Sunday 12 October 2008

How we judge excathedra statements and Ecumenical Councils

(Journey in a broken world)

Article by Marc Aupiais

When the Fathers met at Nice- perhaps a third or even nearly half of the bishops of the council were condemned as heretical, the same happens in many councils of mother church- right up to and including Trent. Vatican Two is different- Vatican II, has what we call a pastoral effect. Now Vatican II was Ecumenical (Pope Paul VI, April 6th 1964, Ecclesiam Suam VI), but it was not at a time of crisis. When we talk of it- we see some bishops possibly in small schism, but no open apostasy- as with previous councils, as with the schism EWTN claims that over 100 bishops currently are in.

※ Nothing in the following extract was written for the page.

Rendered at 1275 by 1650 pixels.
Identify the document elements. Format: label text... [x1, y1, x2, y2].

Now- when we look at the meaning of a council- we cannot look at either side's intent- the heretics would always front their views, the Orthodox theirs on any subject- and the council would vote. We only have the exact words. Now there is a pope declared a heretic by his replacement because he did not condemn Pelagius, so we know that when the church is silent- it does not mean this is God's intention, and should a council not mention something- or a pope not make a required Excathedra statement- this does not mean that God does not believe it needed. What comes from Excathedra statements is free from doctrinal or moral error, that does not mean it is exhaustive.

Now the pope is only infallible when he speaks as pope on issues of morals and doctrine- he can speak of doctrines and morals without being infallible- when he speaks infallibly the right procedures are adhered to.

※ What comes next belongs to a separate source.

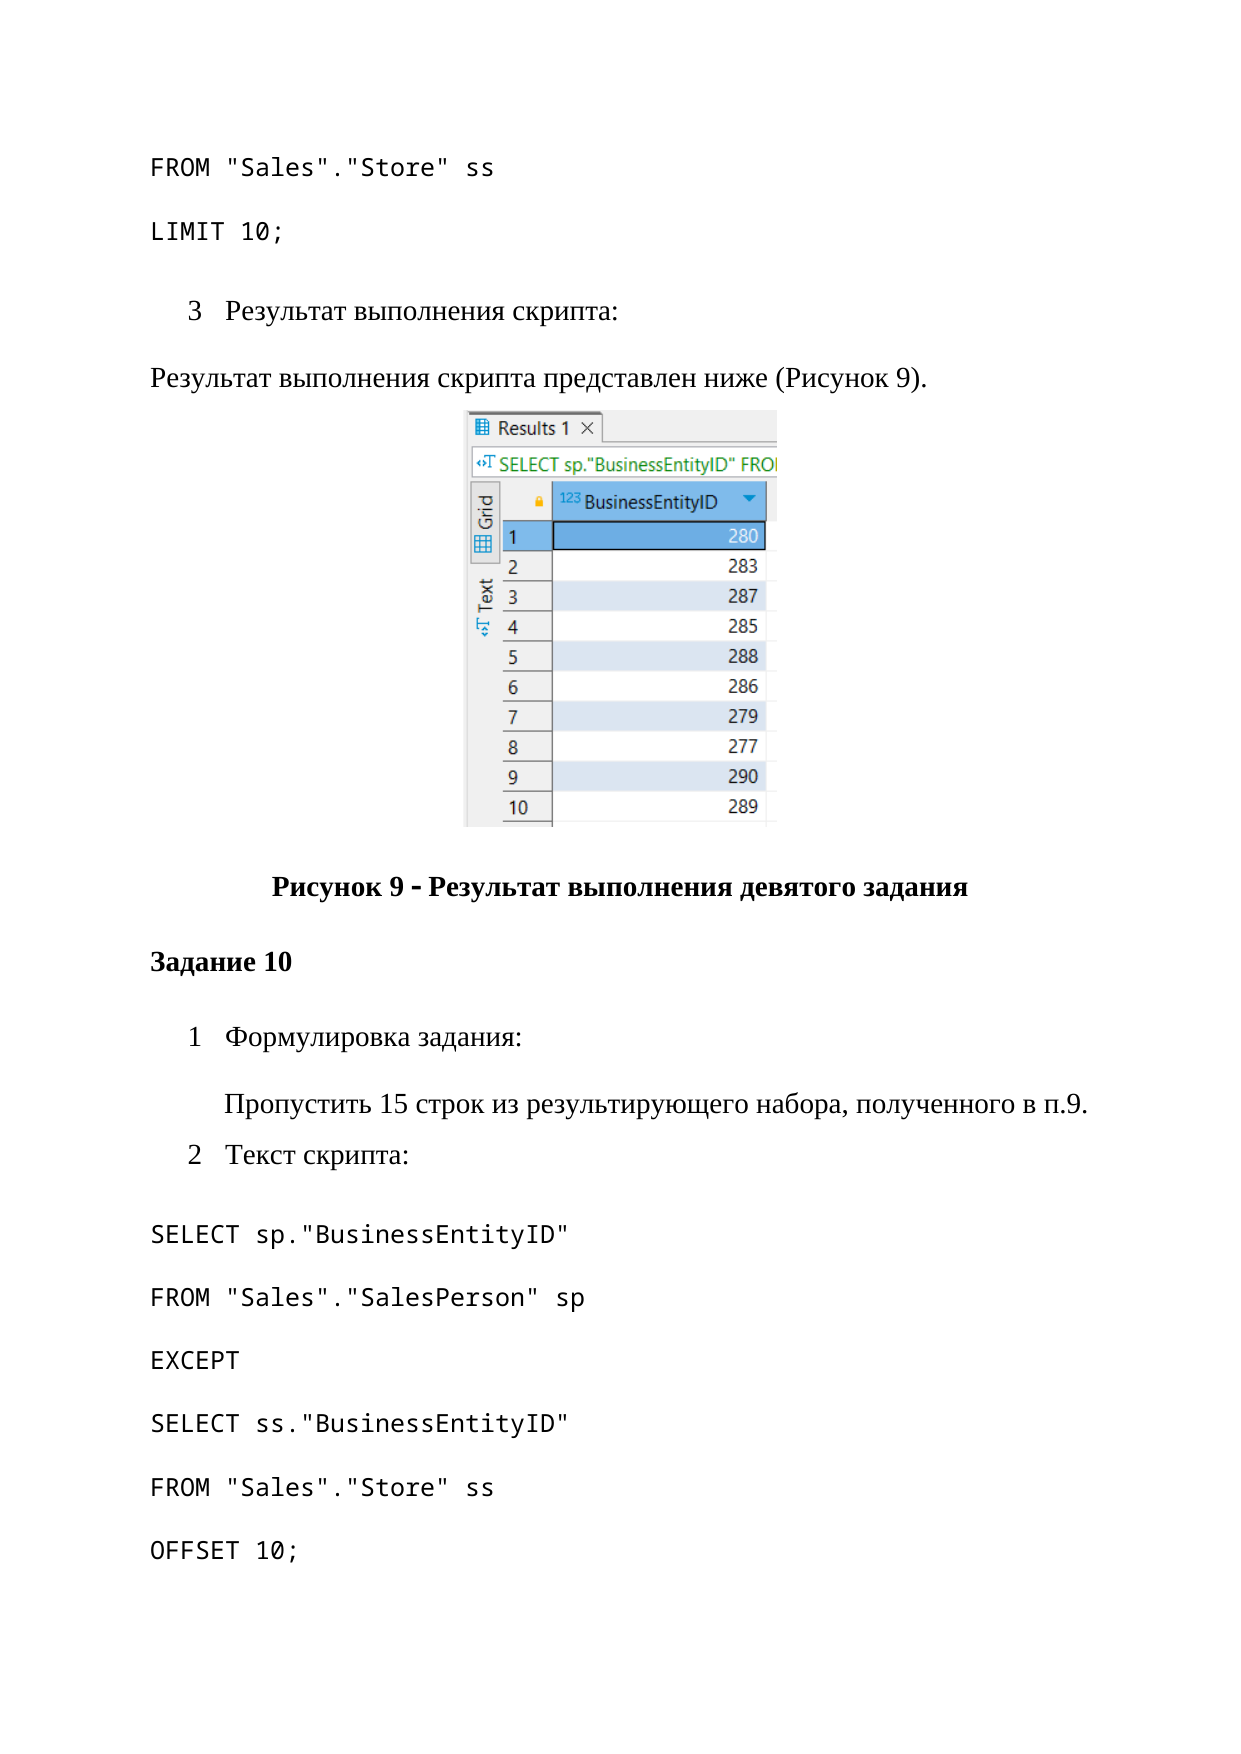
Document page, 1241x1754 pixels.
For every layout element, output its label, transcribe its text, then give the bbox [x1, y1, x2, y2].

When we speak of Vatican II, it does not replace, nor contradict any previous council or doctrine before it. It is simply another in the long line, another small piece in the jigsaw- replacing the ghost place where its unborn self rested before.

Excathedra statements therefore do not depend on the intentions of those who make them, even as these are of use when they seem unclear. They simply are free from doctrinal and moral error, with God's imprimatur, and often are utterly inspired.

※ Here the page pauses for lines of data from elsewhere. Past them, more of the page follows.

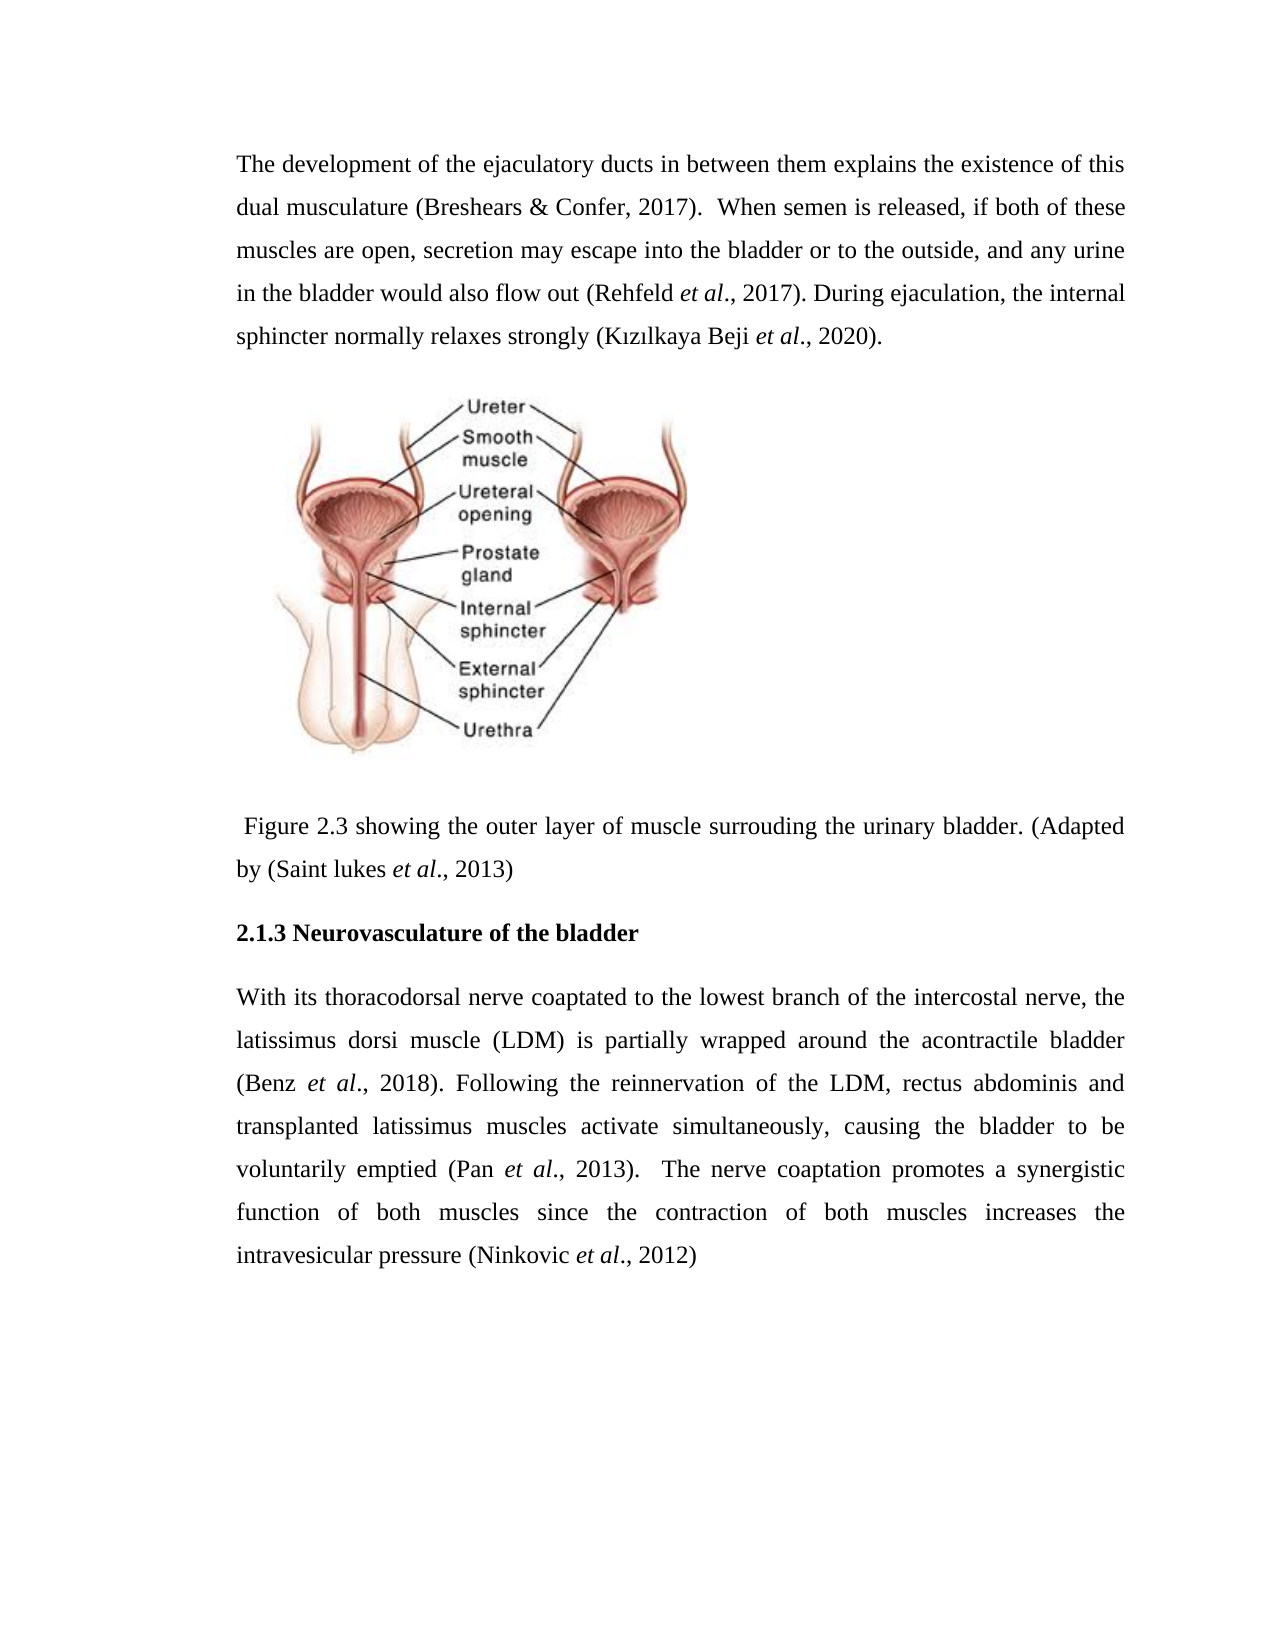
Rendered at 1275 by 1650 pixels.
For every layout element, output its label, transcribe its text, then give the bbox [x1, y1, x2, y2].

text With its thoracodorsal nerve coaptated to the lowest branch of the intercostal nerve, the latissimus dorsi muscle (LDM) is partially wrapped around the acontractile bladder (Benz et al., 2018). Following the reinnervation of the LDM, rectus abdominis and transplanted latissimus muscles activate simultaneously, causing the bladder to be voluntarily emptied (Pan et al., 2013). The nerve coaptation promotes a synergistic function of both muscles since the contraction of both muscles increases the intravesicular pressure (Ninkovic et al., 2012) [236, 982, 1126, 1269]
text At the bladder neck, there are two muscles that act as sphincters: one is voluntary, the other is involuntary, and they are spaced at least an inch apart (Miyazato et al., 2013). The development of the ejaculatory ducts in between them explains the existence of this dual musculature (Breshears & Confer, 2017). When semen is released, if both of these muscles are open, secretion may escape into the bladder or to the outside, and any urine in the bladder would also flow out (Rehfeld et al., 2017). During ejaculation, the internal sphincter normally relaxes strongly (Kızılkaya Beji et al., 2020). [236, 149, 1126, 350]
picture [236, 385, 705, 776]
text 2.1.3 Neurovasculature of the bladder [236, 918, 1126, 947]
text Figure 2.3 showing the outer layer of muscle surrouding the urinary bladder. (Adapted by (Saint lukes et al., 2013) [236, 811, 1126, 883]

Therefore there is only one spirit of Vatican II, and of any council- not the ideas of the bishops in attendance- but the very letter of what is written down- the exact words ratified by God himself. Of course, there is also the Holy Spirit, but he is not wishy washy- he is God and God is exacting.

There are councils which are not ecumenical- these often are called conferences or synods- these can include people from everywhere- but ecumenical councils are councils where all true bishops are invited to a council in union with the pope, and as one decide on issues needed- whereby their statements are confirmed by papal infallibility, and where they speak of doctrines and morals.

When the church is silent, or provides an exception that is exactly what it is, no more or less- there is no additional meaning- except what our conscience tells us, out of what was known in the very beginning- or out of what correlates with it.